Au lendemain de l'invitation de Sara, la coordinatrice du travail envoya Ewel dans la fabrique de luminaires du kibboutz. C'est là qu'elle rencontra Yoav, le fils de Sara. Ils se plurent immédiatement et décidèrent de partir en excursion sur les hauteurs du Golan où il avait accompli son service militaire pendant trois ans et demi. A leur retour, ils se considérèrent comme un couple, même si leur relation fut source de malentendus dès le premier instant. Elle avait été vexée parce qu'il s'était endormi immédiatement après leur étreinte, il avait été fâché parce qu'elle avait refusé de se baigner dans l'eau thermale d'El Khama où il avait tant voulu l'emmener, elle était à la fois déçue et touchée parce qu'il avait cédé sa place assise dans le car à une dame d'âge moyen au lieu d'accomplir le long voyage de retour à ses côtés.

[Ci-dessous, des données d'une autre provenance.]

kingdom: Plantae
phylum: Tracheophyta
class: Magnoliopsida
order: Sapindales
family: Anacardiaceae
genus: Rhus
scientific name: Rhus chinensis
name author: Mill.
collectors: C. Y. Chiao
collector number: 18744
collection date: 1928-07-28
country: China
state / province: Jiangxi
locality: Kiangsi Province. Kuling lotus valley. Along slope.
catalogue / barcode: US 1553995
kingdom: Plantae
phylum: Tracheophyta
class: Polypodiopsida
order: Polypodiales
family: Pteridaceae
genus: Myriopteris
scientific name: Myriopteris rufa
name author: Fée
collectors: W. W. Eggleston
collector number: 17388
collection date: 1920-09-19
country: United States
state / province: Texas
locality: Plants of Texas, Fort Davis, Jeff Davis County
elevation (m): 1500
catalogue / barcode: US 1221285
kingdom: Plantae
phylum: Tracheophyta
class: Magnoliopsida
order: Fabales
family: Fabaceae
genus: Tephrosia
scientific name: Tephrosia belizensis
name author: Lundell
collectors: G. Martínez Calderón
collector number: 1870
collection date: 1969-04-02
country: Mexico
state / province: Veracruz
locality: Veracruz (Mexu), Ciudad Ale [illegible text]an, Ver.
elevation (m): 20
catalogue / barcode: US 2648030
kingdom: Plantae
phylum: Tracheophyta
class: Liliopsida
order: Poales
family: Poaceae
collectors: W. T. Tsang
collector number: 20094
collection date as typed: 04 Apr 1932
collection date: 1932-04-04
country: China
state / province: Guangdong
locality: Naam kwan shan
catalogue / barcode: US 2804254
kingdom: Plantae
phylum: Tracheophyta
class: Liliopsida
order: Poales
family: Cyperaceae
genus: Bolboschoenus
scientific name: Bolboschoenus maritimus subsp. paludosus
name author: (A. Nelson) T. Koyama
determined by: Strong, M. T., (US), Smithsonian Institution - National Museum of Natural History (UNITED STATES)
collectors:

Alors qu'ils pensaient refaire à eux deux le passé, leurs sensibilités contraires, leurs antagonismes culturels et leurs fortes personnalités caractérisèrent leur relation dès les premiers instants. Ewel avait trouvé un poème composé par Yoav en anglais et q
u'elle conservait précieusement:

Une jeune fille réservée
qui se considère comme une femme,
Fille d'un sang froid et cruel,
Cultivé et progressiste,
A travers des déceptions et des crises
A frayé son chemin vers moi,

Et j'ai trouvé un chemin vers elle.
Fils de la souffrance et des survivants,

Des faibles et des écrasés

Qui demandent réconfort et abri
Auprès des ombres qui hantent l'esprit,

Et comme deux pôles opposés,

Nous nous attirons fortement.


A cause de Yoav, Ewel passa quatre longues années en Israël. La vie y était un défi quotidien: apprendre l'hébreu, réussir les tests d'admission à l'université, quitter le kibboutz et s'établir à Tel Aviv, gagner un salaire de misère, se confronter à une inflation galopante, terminer les études, supporter la première guerre du Liban, la mobilisation de Yoav et le pire: enterrer des amis tombés pendant les hostilités. Un jour, Ewel en eut assez et décida de rentrer en Suisse où Yoav la rejoignit un an et demi plus tard. Ils finirent par se marier et avoir un enfant, un garçon superbe: Tal.
Alors qu'elle berçait son petit sur la chaise à bascule, le téléphone retentit. Elle entreposa son nourrisson sur une couverture à ras le sol et saisit le combiné:
- Allô, Ewel? C'est Guil!

- Shalom Guil! Ma nishma? répondit-elle joyeusement
en reconnaissant la voix de son beau-frère.
- Je vais bien, très bien! Je t'appelle pour t'annoncer la naissance d'un nouveau cousin de Tal.

- Encore un garçon! Mais c'est incroyable, le cinquième garçon! Et comment s'appelle-t-il?

- Mor!

- Mort? Ewel marqua une pause pour reprendre son souffle:
- Mort, mais ça ne va pas, ce n'est pas un nom!

- Comment ça, ce n'est pas un nom, c'est un nom magnifique, tu ne connais pas le sens de ce mot?
Ewel détestait qu'on la considère comme une ignorante:
- Euh! C'est-à-dire, non, pas vraiment.

- Mor signifie "parfum" ou "essence", si tu veux.
- Mais Guil, pourquoi n'avez vous pas donné un nom de plantes comme aux quatre autres garçons?

Son beau-frère lui expliqua la raison qu'elle oublia aussitôt, tant elle était plongée dans ses pensées: Tal et Mor, Mor et Tal, ça donnait "mortal". Dire que sa belle-sœur avait des origines brésiliennes! Comment n'avait-elle pas réfléchi à cela? Pour dépasser son dépit, Ewel décida d'en faire une sorte de plaisanterie morbide. De toute façon Mor et Tal deviendraient de grands amis; elle en était convaincue et il en fut ainsi.